I want to preface this book review by giving a little background. There are a lot of places I look when deciding on what book to read next. And constantly, it seems, I have a stack of books on my dresser in order of what to read next. One place I am perpetually looking for reading ideas is through David's mother. She is a former teacher/special education librarian. So, not only is she an awesome cook and baker, she reads constantly. Kinda like me. Are you starting to see how we get along so well? She's also obsessed with audiobooks...but, rather than listen to them in the car, she listens to hers while she's quilting and cooking. We're both awesome multi-taskers. Haha, or something. Anyway! Donna (that's her name if I haven't mentioned it before) belongs to a book club and this was their book for one meeting. I have to admit that I was a little sheepish about reading a book about polygamy. I mean, seriously? Totally not my thing. I remember Donna telling me that it really gave her insight to how a polygamous family lives and functions...and I have to agree. This book is extremely insightful. Also, it was a New York Times Bestseller...and once you read it you'll know why!
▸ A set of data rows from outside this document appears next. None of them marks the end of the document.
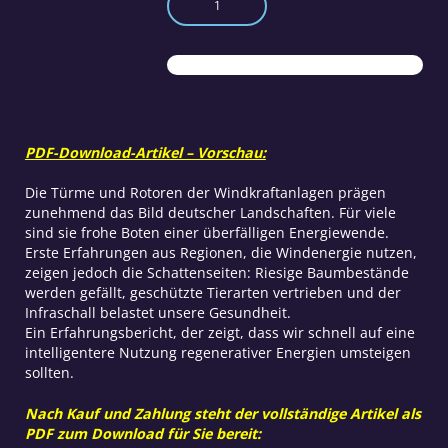
–
Risiken
und
Nebenwirkungen
Menge
PDF-Download-Artikel – Vorschau:
Die Türme und Rotoren der Windkraftanlagen prägen
zunehmend das Bild deutscher Landschaften. Für viele
sind sie frohe Boten einer überfälligen Energiewende.
Erste Erfahrungen aus Regionen, die Windenergie nutzen,
zeigen jedoch die Schattenseiten: Riesige Baumbestände
werden gefällt, geschützte Tierarten vertrieben und der
Infraschall belastet unsere Gesundheit.
Ein Erfahrungsbericht, der zeigt, dass wir schnell auf eine
intelligentere Nutzung regenerativer Energien umsteigen
sollten.
Nach Kauf und Zahlung steht der vollständige Artikel als
PDF zum Download für Sie bereit:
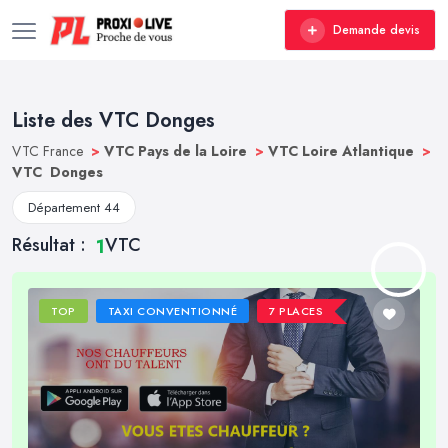
Demande devis
Liste des VTC Donges
VTC France
>
VTC Pays de la Loire
>
VTC Loire Atlantique
>
VTC Donges
Département 44
Résultat :
VTC
1
TOP
TAXI CONVENTIONNÉ
7 PLACES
First off, I want to say this book kind of confused me at first. I couldn't tell what was going on because it jumps back and forth between two stories. One story is a fictional story about a modern day murder in a polygamous family (the 19th wife is the accused). The second story is the basic history of the Church of Latter Day Saints/Mormon Church, how the church morphs and splits and who the infamous "19th Wife" is, Ann Eliza Young, and her story. Once I had figured this out, I decided I liked the modern day story best. It had a little more action, wasn't quite so dry and was written more like a novel. Then, about halfway through the book I changed my mind. The true story was really good too! However, when I say true, I want to clarify something. In the epilogue of this book the author explains that this book is truly fictional, while Ann Eliza Young and her story are true. The reason he wants to stress this is because the society in which she lived her life is very secretive. Even today if you want to try and write a nonfiction book about this type of society, you will be met with ill discourse and, quite probably, be ran out of town. This, in fact, happened to the author! He even writes a parallel story that occurs to the fictional character in the book. So! That being said, this is a kinda-nonfiction book...if you can say that. The premise of the true story is correct, but Mr. Ebershoff had to fill in cracks in the story so that it all meshes together into a full story and makes sense.

One thing I want to say about this book you ever have those books where you feel like it's taking you forever to get through it? This was one of those books for me. And it's not because it's unexciting or slow because I couldn't hardly put it down once I was halfway through! But, this book isn't small, my copy is 507 pages and it's not the size of a normal paperback or hardback-like the New Moon I read over the weekend in less than a 36 hour period. So, don't expect to just whip on through this book. However, if you want a good book for a long road trip or even one that you don't mind reading for a while, I highly recommend it! Like I said earlier in this post, very insightful and a great read!